Dadurch kommt es, dass auch viel Tiefgründiges in der Geschichte steckt. Im Grunde geht es viel um philosophische Fragen, wie den Sinn des Lebens und der Liebe und was es heißt, ein Mensch zu sein. All diese Fragen werden aus der Perspektive eines Außerirdischen beantwortet. Er kommt auf die Erde und sieht eine Menschheit, die zu Gewalt neigt, sich gegenseitig verspottet, treulos, egoistisch und arrogant ist. Doch je länger er sich dort aufhält, desto mehr fallen ihm die positiven Dinge auf. Er erfährt von selbstlosen Menschen, hört wunderschöne Musik, isst leckeres Essen und entdeckt die Liebe. Ziemlich bald merkt er, dass die Menschen trotz ihrer Fehler wundervoll sind. Denn wo Schatten ist, da gibt es auch Licht.

Fazit:
Das Buch ist unglaublich lustig. Dazu trägt der Erzählstil des Protagonisten ebenso bei wie seine Naivität. Vollkommen ahnungslos lernt er, sich in der menschlichen Welt zu orientieren und Sprache, Mimik und Gestik richtig zu deuten.
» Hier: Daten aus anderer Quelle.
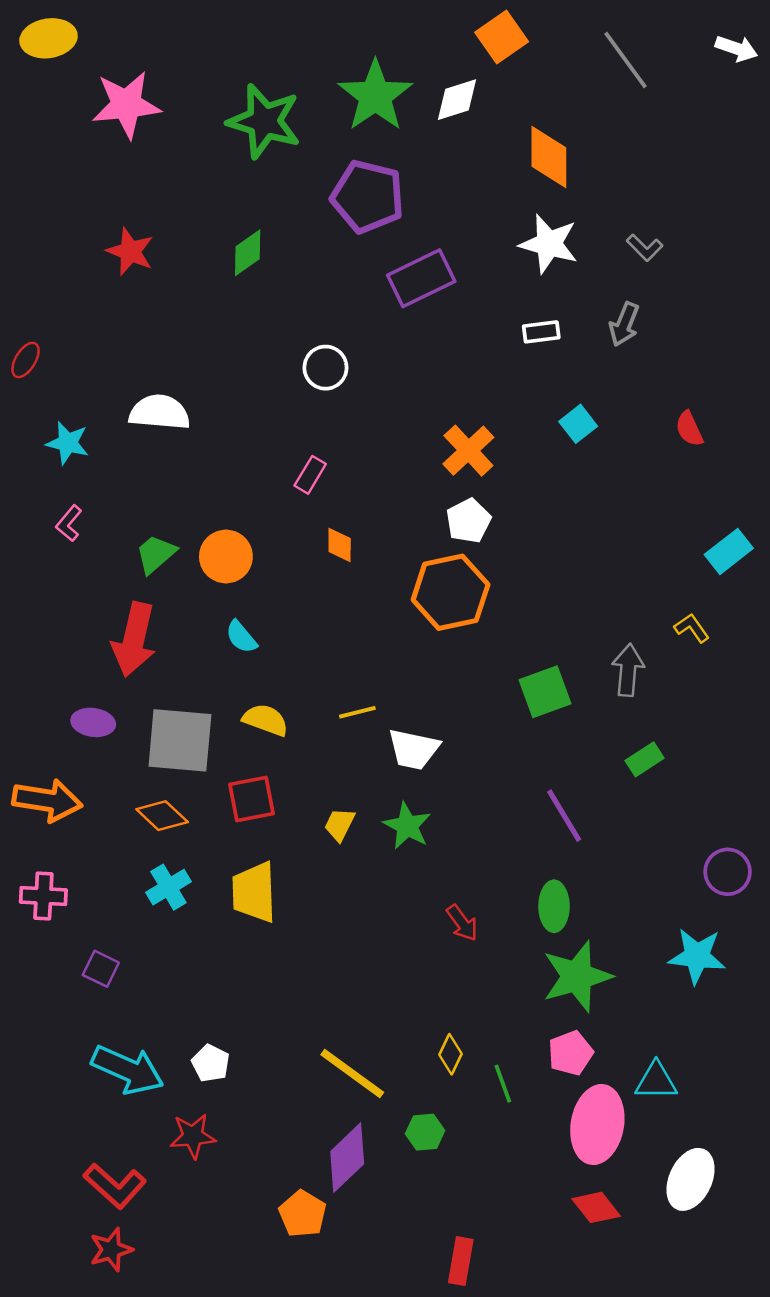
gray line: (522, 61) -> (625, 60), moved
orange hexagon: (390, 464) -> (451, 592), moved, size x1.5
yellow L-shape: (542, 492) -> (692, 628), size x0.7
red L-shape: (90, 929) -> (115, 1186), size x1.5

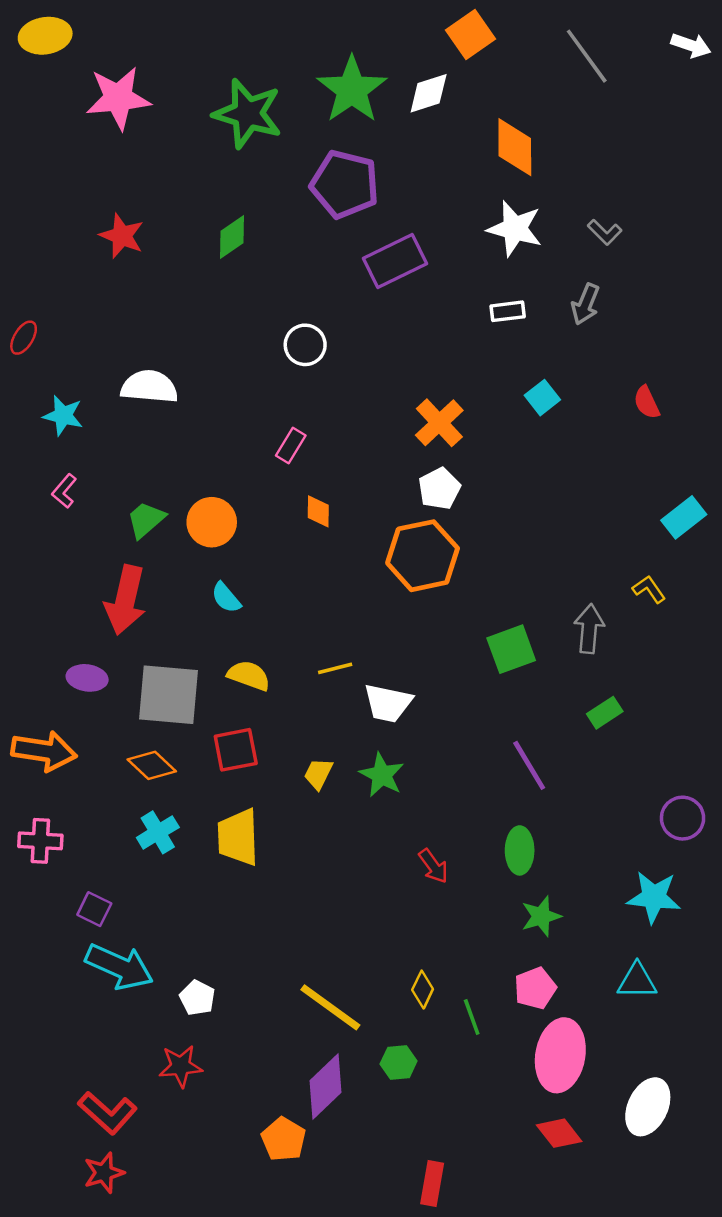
green star: (577, 976) -> (541, 916), size x0.6
cyan arrow: (128, 1070) -> (119, 967), moved
cyan triangle: (656, 1081) -> (637, 981), moved

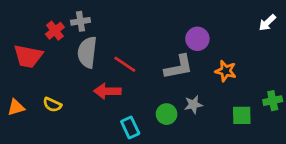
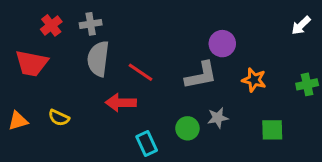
red cross: (55, 31) -> (51, 25), moved
green cross: (273, 101) -> (307, 84), moved

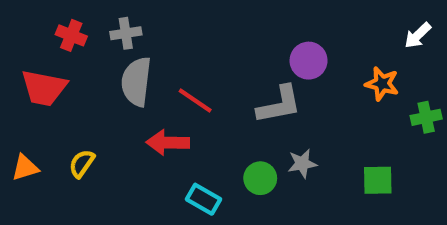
red cross: (51, 25) -> (71, 35), turned -30
orange star: (254, 80) -> (382, 84), moved
yellow semicircle: (59, 118) -> (82, 164), turned 100
cyan rectangle: (147, 143) -> (204, 199), turned -35

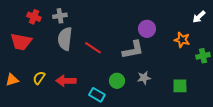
red arrow: (168, 143) -> (66, 81), moved
green circle: (260, 178) -> (117, 81), moved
Im Laufe der Geschichte, die voller Humor, Drama, Liebe, Philosophie und Spannung steckt, entwickelt er sich auf eine wirklich herzerwärmende Art und Weise weiter und entdeckt, dass ein Leben auf der Erde nicht nur von Gewalt und Arroganz geprägt ist. „Ich und die Menschen“ ist ein wundervolles Buch, das alle fünf Schreibfedern von mir bekommt.